Work item.
Copying task for the records below: reproduce each one exactly and drop the pictures.

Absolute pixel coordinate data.
┄┄┄┄┄┄
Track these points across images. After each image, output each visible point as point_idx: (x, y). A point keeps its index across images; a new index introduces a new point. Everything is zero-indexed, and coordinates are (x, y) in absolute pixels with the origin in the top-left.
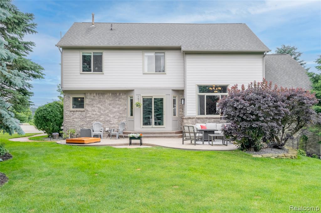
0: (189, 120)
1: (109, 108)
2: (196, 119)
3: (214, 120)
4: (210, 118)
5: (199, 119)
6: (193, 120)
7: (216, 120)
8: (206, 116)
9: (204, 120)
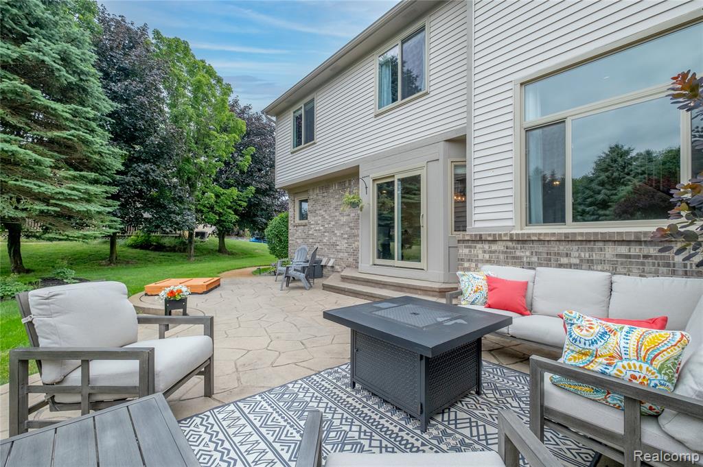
0: (479, 245)
1: (336, 216)
2: (510, 244)
3: (623, 250)
4: (588, 241)
5: (524, 242)
6: (494, 247)
7: (635, 250)
8: (570, 227)
9: (555, 248)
┄┄┄┄┄┄
Solved problem.
Track these points across images. After each image, output each visible point as point_idx: (x, y). A point keeps its index across images; a new index introduces a new point. Everything is zero-indexed, and coordinates are (x, y) in absolute pixels with the origin in the top-left.
0: (189, 120)
1: (109, 108)
2: (196, 119)
3: (214, 120)
4: (210, 118)
5: (199, 119)
6: (193, 120)
7: (216, 120)
8: (206, 116)
9: (204, 120)
0: (479, 245)
1: (336, 216)
2: (510, 244)
3: (623, 250)
4: (588, 241)
5: (524, 242)
6: (494, 247)
7: (635, 250)
8: (570, 227)
9: (555, 248)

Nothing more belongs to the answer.